[Records from a data source]
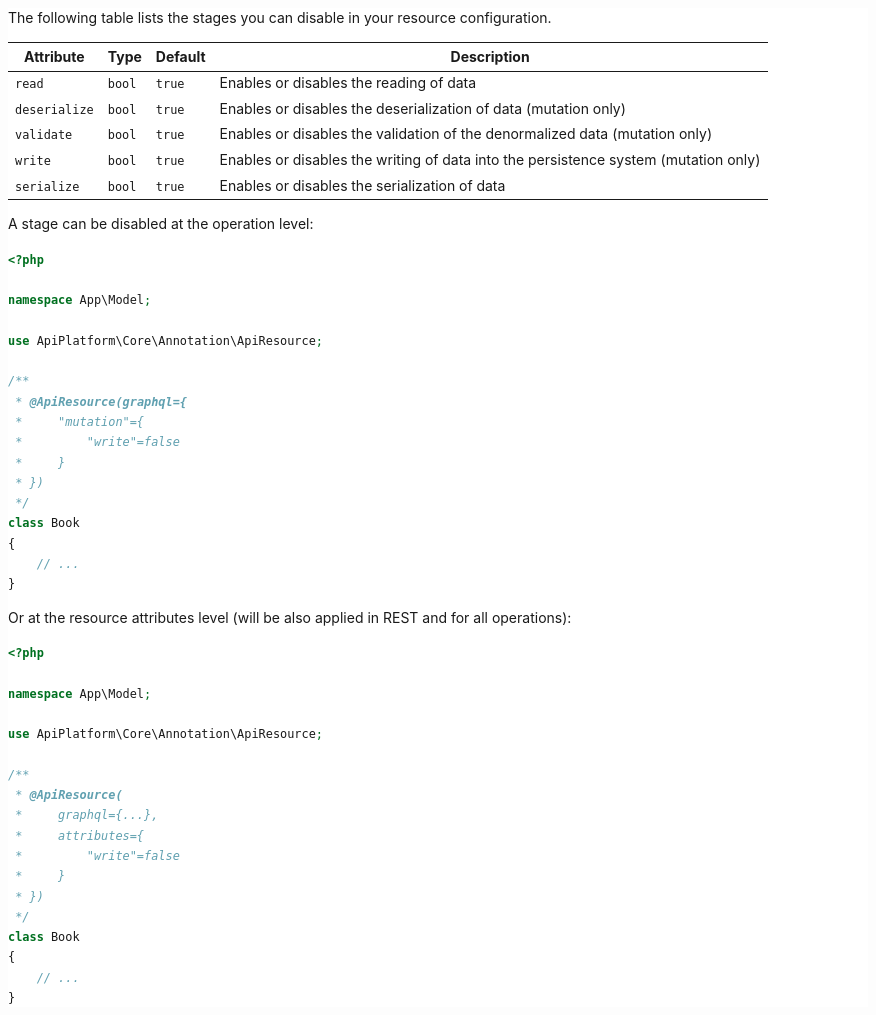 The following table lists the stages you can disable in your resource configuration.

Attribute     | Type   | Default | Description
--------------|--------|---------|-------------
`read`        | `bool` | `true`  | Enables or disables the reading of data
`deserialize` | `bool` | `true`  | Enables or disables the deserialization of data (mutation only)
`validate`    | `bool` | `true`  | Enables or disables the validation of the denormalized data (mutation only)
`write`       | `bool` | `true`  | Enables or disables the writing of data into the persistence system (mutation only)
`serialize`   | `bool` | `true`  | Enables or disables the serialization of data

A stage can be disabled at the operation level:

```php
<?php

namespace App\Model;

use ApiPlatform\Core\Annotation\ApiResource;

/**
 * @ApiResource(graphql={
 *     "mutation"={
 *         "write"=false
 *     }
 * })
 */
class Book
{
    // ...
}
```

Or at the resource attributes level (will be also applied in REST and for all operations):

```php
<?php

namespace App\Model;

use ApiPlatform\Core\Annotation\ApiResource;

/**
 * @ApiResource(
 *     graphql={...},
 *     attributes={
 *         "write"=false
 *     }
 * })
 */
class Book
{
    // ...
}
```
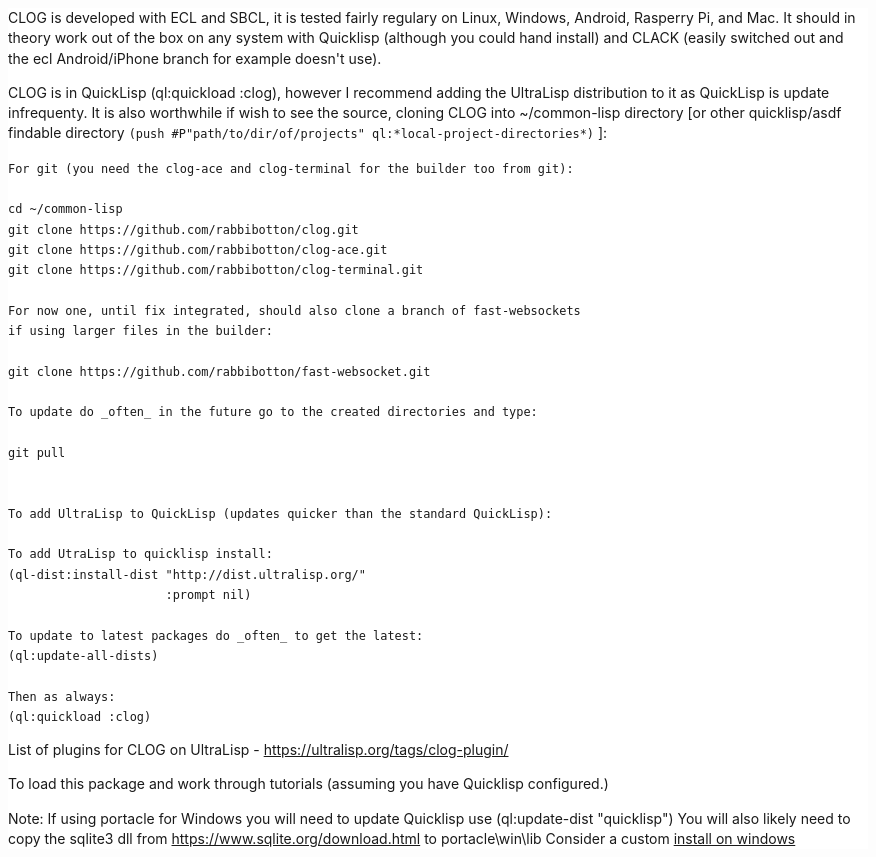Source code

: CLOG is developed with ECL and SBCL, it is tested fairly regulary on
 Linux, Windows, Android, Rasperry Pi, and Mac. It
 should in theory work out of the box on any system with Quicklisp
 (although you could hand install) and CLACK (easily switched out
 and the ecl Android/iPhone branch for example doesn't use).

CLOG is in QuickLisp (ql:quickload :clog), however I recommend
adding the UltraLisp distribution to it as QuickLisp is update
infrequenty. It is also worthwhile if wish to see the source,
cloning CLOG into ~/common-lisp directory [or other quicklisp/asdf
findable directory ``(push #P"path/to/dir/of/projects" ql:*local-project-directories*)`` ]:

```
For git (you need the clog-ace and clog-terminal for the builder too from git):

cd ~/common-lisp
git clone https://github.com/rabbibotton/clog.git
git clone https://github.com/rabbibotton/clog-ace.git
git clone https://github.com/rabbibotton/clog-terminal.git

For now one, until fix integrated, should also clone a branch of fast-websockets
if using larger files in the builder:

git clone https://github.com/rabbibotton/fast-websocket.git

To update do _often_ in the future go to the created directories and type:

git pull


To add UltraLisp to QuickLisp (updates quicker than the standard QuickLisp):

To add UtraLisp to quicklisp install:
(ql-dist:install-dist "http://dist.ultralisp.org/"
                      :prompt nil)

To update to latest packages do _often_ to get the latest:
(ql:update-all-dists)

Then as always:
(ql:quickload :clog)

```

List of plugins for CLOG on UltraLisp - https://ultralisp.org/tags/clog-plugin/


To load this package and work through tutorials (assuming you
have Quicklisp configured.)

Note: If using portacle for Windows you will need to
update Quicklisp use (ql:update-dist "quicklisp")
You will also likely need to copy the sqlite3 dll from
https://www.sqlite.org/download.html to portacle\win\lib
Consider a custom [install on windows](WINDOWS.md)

● **EXERCISE OBJECTIVE**:
Apart from the pictures, all of the data should be repeated exactly.

● **REPLY**:
 The following table lists the stages you can disable in your resource configuration.

Attribute     | Type   | Default | Description
--------------|--------|---------|-------------
`read`        | `bool` | `true`  | Enables or disables the reading of data
`deserialize` | `bool` | `true`  | Enables or disables the deserialization of data (mutation only)
`validate`    | `bool` | `true`  | Enables or disables the validation of the denormalized data (mutation only)
`write`       | `bool` | `true`  | Enables or disables the writing of data into the persistence system (mutation only)
`serialize`   | `bool` | `true`  | Enables or disables the serialization of data

A stage can be disabled at the operation level:

```php
<?php

namespace App\Model;

use ApiPlatform\Core\Annotation\ApiResource;

/**
 * @ApiResource(graphql={
 *     "mutation"={
 *         "write"=false
 *     }
 * })
 */
class Book
{
    // ...
}
```

Or at the resource attributes level (will be also applied in REST and for all operations):

```php
<?php

namespace App\Model;

use ApiPlatform\Core\Annotation\ApiResource;

/**
 * @ApiResource(
 *     graphql={...},
 *     attributes={
 *         "write"=false
 *     }
 * })
 */
class Book
{
    // ...
}
```
Source code

: CLOG is developed with ECL and SBCL, it is tested fairly regulary on
 Linux, Windows, Android, Rasperry Pi, and Mac. It
 should in theory work out of the box on any system with Quicklisp
 (although you could hand install) and CLACK (easily switched out
 and the ecl Android/iPhone branch for example doesn't use).

CLOG is in QuickLisp (ql:quickload :clog), however I recommend
adding the UltraLisp distribution to it as QuickLisp is update
infrequenty. It is also worthwhile if wish to see the source,
cloning CLOG into ~/common-lisp directory [or other quicklisp/asdf
findable directory ``(push #P"path/to/dir/of/projects" ql:*local-project-directories*)`` ]:

```
For git (you need the clog-ace and clog-terminal for the builder too from git):

cd ~/common-lisp
git clone https://github.com/rabbibotton/clog.git
git clone https://github.com/rabbibotton/clog-ace.git
git clone https://github.com/rabbibotton/clog-terminal.git

For now one, until fix integrated, should also clone a branch of fast-websockets
if using larger files in the builder:

git clone https://github.com/rabbibotton/fast-websocket.git

To update do _often_ in the future go to the created directories and type:

git pull


To add UltraLisp to QuickLisp (updates quicker than the standard QuickLisp):

To add UtraLisp to quicklisp install:
(ql-dist:install-dist "http://dist.ultralisp.org/"
                      :prompt nil)

To update to latest packages do _often_ to get the latest:
(ql:update-all-dists)

Then as always:
(ql:quickload :clog)

```

List of plugins for CLOG on UltraLisp - https://ultralisp.org/tags/clog-plugin/


To load this package and work through tutorials (assuming you
have Quicklisp configured.)

Note: If using portacle for Windows you will need to
update Quicklisp use (ql:update-dist "quicklisp")
You will also likely need to copy the sqlite3 dll from
https://www.sqlite.org/download.html to portacle\win\lib
Consider a custom [install on windows](WINDOWS.md)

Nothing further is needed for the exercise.